@QuintadosMalvados
I'm trotting it out to refute the argument put forward here that older women are better at choosing spouses than younger women.
(I think that the average age of marriage for women is late twenties.)
Clearly they are not. Else there'd be not such a high divorce rate.
This is not blaming them. We all make mistakes.
I don't think older women are necessarily better at choosing spouses than younger women.
The point is that a woman who has some education and a bit of life experience (including, ideally, working outside of a closed community) is likely to be able to make more informed and savvier decisions than a girl of 16 who left school two years previously, has no qualifications and has not worked. And whose role model in all likelihood is another woman who has never worked outside the home, never earned any of her own money and lived a restrictive and traditional life.
If you marriage fails when you're 35 with GCSEs and maybe A levels and a decade's work experience behind you it's a personal tragedy/setback but one you can bounce back from.

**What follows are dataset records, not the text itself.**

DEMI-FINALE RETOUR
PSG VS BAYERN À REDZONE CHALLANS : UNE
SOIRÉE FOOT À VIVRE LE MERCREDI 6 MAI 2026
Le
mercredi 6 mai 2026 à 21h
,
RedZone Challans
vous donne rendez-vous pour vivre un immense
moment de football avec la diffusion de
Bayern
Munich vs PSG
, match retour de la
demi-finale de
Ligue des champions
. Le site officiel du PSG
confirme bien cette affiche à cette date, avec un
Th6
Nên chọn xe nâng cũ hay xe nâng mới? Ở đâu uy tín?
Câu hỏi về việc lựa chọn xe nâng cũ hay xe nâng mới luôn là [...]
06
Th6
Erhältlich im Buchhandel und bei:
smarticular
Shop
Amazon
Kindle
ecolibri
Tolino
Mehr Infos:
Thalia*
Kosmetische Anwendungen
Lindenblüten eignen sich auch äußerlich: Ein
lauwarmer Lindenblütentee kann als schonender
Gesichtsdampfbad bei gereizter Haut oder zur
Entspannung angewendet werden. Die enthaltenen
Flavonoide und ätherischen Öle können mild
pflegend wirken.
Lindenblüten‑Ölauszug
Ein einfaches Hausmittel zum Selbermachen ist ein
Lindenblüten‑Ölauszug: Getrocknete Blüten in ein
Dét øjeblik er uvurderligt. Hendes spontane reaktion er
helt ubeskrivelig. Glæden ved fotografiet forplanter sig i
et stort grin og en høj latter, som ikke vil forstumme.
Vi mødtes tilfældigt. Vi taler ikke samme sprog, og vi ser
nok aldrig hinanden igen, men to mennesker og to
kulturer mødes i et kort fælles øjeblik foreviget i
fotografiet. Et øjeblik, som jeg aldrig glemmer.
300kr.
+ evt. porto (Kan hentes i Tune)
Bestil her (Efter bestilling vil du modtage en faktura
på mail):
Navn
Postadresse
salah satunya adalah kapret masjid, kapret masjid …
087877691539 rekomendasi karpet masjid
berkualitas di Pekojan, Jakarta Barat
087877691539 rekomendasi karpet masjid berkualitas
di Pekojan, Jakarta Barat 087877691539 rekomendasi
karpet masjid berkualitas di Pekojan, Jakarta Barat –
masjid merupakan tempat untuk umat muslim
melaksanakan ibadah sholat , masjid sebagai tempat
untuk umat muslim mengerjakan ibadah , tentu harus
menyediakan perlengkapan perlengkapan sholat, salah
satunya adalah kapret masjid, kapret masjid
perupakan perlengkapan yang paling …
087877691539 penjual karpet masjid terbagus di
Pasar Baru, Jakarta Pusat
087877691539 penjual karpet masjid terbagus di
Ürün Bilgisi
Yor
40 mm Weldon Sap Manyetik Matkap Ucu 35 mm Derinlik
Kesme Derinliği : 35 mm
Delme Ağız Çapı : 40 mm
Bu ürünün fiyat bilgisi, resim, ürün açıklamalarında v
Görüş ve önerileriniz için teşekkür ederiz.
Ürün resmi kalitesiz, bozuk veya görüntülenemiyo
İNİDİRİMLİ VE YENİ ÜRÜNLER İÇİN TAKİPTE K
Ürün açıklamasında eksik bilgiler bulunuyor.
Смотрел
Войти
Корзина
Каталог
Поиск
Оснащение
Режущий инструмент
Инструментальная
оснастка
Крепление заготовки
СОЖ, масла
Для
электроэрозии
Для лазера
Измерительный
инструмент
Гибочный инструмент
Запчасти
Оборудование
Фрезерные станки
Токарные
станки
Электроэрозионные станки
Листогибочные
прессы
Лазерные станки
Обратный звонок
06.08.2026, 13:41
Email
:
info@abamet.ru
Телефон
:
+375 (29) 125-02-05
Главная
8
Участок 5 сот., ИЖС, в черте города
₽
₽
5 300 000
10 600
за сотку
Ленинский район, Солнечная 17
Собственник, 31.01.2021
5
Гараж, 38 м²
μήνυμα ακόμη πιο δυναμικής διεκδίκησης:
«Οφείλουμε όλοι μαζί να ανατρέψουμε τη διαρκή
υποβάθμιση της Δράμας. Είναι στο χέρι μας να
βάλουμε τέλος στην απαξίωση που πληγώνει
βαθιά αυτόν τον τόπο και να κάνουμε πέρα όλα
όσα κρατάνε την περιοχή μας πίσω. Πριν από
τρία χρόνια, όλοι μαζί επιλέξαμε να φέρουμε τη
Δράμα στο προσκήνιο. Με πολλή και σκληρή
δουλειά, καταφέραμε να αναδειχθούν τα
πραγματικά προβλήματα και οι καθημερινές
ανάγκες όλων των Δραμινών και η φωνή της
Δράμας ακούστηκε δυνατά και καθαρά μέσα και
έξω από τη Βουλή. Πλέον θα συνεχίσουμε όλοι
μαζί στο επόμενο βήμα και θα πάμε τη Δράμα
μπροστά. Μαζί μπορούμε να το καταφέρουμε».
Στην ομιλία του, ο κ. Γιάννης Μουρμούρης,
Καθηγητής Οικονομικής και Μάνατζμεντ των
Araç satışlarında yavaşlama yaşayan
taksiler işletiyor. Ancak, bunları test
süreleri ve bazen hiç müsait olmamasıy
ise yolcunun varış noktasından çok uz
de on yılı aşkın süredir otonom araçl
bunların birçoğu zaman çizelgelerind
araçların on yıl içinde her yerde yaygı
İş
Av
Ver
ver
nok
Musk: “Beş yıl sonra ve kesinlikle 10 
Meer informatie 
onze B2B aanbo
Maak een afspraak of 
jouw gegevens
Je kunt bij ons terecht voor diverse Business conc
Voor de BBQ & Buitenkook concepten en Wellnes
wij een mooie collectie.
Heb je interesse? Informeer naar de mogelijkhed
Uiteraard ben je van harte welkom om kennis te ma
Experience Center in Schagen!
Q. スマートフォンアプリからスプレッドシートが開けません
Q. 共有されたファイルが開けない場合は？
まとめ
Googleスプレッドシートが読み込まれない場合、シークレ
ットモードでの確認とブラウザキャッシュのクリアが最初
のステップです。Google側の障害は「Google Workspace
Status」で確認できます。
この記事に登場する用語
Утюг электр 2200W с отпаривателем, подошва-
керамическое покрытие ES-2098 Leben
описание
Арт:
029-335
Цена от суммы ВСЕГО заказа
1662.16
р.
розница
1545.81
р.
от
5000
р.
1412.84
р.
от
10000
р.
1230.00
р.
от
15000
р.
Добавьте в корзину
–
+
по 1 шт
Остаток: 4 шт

If the same thing happens when you're 18, you have been married for two years but out of school for four, have no qualifications, no money, no support from your family and have barely interacted with people outside your community your chances of getting back on your feet are much much more limited. So you're much more likely to suck it up and stay with an abusive, neglectful or very limited man. In no universe is that better than being divorced.
The point is choice and optionality.